I remember in Chicago, the last Winter I was there we had preaching every afternoon. We went out with invitations into saloons, billiard-halls, &c., and we got a large audience there every afternoon, and we had a new minister every day. We wanted to bring in all denominations to keep harmony, and I believe there was one solitary conversion after preaching thirty days. If we had only stuck to one minister I believe we would have done a great work then and there, and if we are going to have successful evangelistic services we cannot be changing speakers every night. And that is why it is best to get a man out of town and all will unite on that one man. I wish we could get rid of this jealousy. If we could unite on one man and support him with our prayers and our money, if it need be, and just work with him, there would be results. I never knew it to fail yet. It is just this party feeling that comes in and prevents the good results we expect. We are afraid this denomination won't like it, and that denomination won't be properly represented.
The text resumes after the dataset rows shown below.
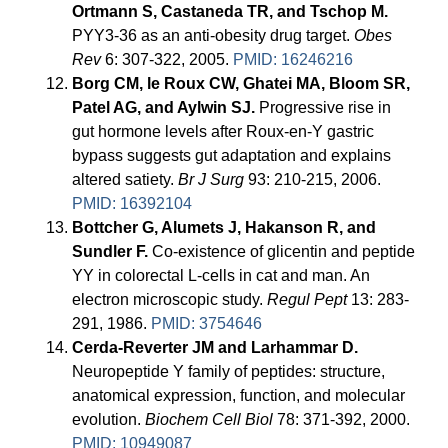
Ortmann S, Castaneda TR, and Tschop M.
PYY3-36 as an anti-obesity drug target.
Obes
Rev
6: 307-322, 2005.
PMID: 16246216
Borg CM, le Roux CW, Ghatei MA, Bloom SR,
Patel AG, and Aylwin SJ.
Progressive rise in
gut hormone levels after Roux-en-Y gastric
bypass suggests gut adaptation and explains
altered satiety.
Br J Surg
93: 210-215, 2006.
PMID: 16392104
Bottcher G, Alumets J, Hakanson R, and
Sundler F.
Co-existence of glicentin and peptide
YY in colorectal L-cells in cat and man. An
electron microscopic study.
Regul Pept
13: 283-
291, 1986.
PMID: 3754646
Cerda-Reverter JM and Larhammar D.
Neuropeptide Y family of peptides: structure,
anatomical expression, function, and molecular
evolution.
Biochem Cell Biol
78: 371-392, 2000.
PMID: 10949087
Then these meetings ought to be made short. I find a great many are killed because they are too long. The minister speaks five minutes, and a minister's five minutes

is always ten, and his ten minutes is always twenty [laughter]; and the result is you preach everybody into the spirit and out of it before the meeting is over. When the people leave they are glad to go home, and ought to go home. Now, you send the people away hungry and they will come back again. There was a man in London who preached in the open air until everybody left him, and somebody said, "Why did you preach so long?" "Oh," said he, “I thought it would be a pity to stop while there was anybody listening." [Laughter.] It is a good deal better to cut right off, then people will come back again to hear.

How to Conduct Prayer Meetings.—I have noticed, said he, in travelling up and down the country, and after mingling with a great many ministers, that it is not the man that can preach the best that is the most successful, but the man that knows how to get his people together to pray. He has more freedom. It is so much easier to preach to an audience that is in full sympathy with you than to those who are criticising all the time. It chills your heart through and through. Now, if we could only have our prayer-meetings what they ought to be, and people go, not out of any sense of duty but because they delight to go, it would be a great help to a minister in his Sunday services. Now, I find it a great help in prayer-meetings to get the people right up close together, and then get myself right down among them. I believe many a meeting is lost by the people being scattered.

Another important thing is to see that the ventilation is all right. Sometimes I have been in rooms where I think the air must have been in there five or six years. You cannot always trust the janitors to take care of it. The people get sleepy, and you think it is your fault. Very often such a thing is the fault of bad ventilation.